I have to say fat sham's mealy mouthed whinging and whining was joyous.
For the first their defender literally no look passed to mane. If he just kicked it wide there was no equaliser.
His whine about their offside goal was lovely, the guy stood on top of our keeper and blocked his run out and view of the ball. Harsh but tough. It was your own stupid tactic. That ball gets headed straight in then it's offside too.
As for Robson kanu hat trick, we'll you picked the usless **** Sam. He got lucky once but was blocked and saved. Maybe we should jump out of the way?
25% possession, one lucky break and you deserve to win. Gorgeous.
I've just posted the offside law on the Prem Board, if anyone is interested. Amazing how many on there (and the Spud board, bizarrely) are just so super ignorant of the rules. Regardless of whether you believe Ally would have got it, he couldn't see the original header, and that is all the law states.
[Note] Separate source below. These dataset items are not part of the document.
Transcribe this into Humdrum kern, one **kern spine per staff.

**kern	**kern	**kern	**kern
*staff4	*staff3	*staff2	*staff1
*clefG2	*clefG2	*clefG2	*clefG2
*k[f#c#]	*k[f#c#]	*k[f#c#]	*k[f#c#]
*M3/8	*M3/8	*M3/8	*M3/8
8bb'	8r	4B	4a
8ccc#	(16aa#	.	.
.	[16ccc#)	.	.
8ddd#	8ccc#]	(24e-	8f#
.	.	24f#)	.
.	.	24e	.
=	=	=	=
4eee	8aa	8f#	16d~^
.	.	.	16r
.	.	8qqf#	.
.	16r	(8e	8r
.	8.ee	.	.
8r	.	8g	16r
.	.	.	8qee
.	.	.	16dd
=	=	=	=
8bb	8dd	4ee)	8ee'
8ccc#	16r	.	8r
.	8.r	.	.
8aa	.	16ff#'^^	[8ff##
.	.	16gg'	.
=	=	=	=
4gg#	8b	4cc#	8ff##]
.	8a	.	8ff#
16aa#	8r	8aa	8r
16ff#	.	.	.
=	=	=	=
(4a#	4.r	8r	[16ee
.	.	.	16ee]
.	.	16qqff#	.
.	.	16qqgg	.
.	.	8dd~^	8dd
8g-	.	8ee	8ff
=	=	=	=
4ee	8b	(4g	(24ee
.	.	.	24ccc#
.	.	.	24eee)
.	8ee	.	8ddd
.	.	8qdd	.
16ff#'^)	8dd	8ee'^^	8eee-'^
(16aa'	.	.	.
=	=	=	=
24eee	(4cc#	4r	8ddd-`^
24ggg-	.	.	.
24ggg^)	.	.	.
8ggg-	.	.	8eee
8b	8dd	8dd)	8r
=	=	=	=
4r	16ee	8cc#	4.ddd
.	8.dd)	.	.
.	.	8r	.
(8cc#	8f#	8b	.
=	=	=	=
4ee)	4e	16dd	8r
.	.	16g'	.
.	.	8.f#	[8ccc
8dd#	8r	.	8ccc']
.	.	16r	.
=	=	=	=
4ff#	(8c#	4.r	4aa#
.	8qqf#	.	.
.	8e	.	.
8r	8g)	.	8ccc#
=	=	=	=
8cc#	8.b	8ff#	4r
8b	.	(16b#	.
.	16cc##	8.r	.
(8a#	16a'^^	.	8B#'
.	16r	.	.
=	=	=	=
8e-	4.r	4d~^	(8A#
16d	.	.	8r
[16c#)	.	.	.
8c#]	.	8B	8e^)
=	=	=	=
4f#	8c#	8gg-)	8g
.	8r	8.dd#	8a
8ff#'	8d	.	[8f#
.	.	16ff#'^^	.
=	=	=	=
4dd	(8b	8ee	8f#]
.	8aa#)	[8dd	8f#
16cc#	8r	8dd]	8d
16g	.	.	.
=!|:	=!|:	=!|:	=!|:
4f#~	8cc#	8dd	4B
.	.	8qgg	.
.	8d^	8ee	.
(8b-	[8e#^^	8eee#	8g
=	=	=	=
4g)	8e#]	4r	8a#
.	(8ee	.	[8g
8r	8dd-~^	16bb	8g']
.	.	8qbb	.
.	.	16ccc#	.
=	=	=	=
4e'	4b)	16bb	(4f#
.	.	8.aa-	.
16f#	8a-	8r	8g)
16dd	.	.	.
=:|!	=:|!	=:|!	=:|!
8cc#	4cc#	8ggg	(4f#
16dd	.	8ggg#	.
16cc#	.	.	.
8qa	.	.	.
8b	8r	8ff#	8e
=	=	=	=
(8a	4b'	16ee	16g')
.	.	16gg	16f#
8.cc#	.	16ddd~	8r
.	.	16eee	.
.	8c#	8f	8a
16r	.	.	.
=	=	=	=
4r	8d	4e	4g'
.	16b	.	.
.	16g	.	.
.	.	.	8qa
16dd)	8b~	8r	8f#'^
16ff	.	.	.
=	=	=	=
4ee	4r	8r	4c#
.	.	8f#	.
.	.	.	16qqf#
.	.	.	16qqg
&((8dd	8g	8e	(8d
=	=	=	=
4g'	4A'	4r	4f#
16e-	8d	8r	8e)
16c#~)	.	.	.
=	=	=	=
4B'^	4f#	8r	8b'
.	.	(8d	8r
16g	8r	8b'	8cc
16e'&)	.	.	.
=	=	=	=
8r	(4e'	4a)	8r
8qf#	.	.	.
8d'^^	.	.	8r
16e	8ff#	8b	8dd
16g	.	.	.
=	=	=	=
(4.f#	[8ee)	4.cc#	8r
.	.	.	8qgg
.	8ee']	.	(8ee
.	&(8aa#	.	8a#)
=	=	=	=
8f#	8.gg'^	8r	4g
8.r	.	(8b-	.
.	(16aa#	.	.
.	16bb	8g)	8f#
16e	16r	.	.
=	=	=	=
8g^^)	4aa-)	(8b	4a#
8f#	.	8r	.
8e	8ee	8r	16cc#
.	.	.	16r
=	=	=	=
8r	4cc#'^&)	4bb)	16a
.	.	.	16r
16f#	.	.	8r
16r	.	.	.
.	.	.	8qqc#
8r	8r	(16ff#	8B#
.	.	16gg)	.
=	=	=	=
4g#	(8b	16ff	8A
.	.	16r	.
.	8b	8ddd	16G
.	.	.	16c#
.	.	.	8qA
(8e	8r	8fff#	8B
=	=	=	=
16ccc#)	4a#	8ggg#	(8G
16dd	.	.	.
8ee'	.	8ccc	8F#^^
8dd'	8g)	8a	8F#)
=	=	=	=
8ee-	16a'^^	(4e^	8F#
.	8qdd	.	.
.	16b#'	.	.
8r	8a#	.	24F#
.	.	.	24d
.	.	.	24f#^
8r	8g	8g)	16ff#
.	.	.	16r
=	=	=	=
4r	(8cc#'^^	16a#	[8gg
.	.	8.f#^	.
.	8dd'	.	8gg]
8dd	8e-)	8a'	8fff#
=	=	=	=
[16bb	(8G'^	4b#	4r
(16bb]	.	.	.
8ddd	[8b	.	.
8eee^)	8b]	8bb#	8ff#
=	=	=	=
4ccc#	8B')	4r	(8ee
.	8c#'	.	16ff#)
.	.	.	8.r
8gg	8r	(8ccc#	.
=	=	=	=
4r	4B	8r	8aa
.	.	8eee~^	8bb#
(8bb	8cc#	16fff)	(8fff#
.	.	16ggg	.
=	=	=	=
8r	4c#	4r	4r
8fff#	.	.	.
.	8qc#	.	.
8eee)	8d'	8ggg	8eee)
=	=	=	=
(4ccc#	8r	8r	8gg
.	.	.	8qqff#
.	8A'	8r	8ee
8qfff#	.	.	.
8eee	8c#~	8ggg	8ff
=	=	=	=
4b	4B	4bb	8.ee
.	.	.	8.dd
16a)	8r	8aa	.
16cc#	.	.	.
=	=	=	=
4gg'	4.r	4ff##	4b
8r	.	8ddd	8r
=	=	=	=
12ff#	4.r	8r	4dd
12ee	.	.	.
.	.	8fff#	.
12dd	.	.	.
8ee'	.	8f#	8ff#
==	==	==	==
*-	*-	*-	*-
As for the wrongly given free kick on the halfway line - seriously? Sam thinks that's equivalent to a pen? Reminds me of another thug manager, Dyche (is he Sam without Allah? I digress) complaining after the game that we'd been given a goal kick when he thought Burnley should have had a corner. Five/six passes from our goal kick, Ford put sterling through to score, Honestly, the melon head was berzerk that Liverpool had been given a through road to goal.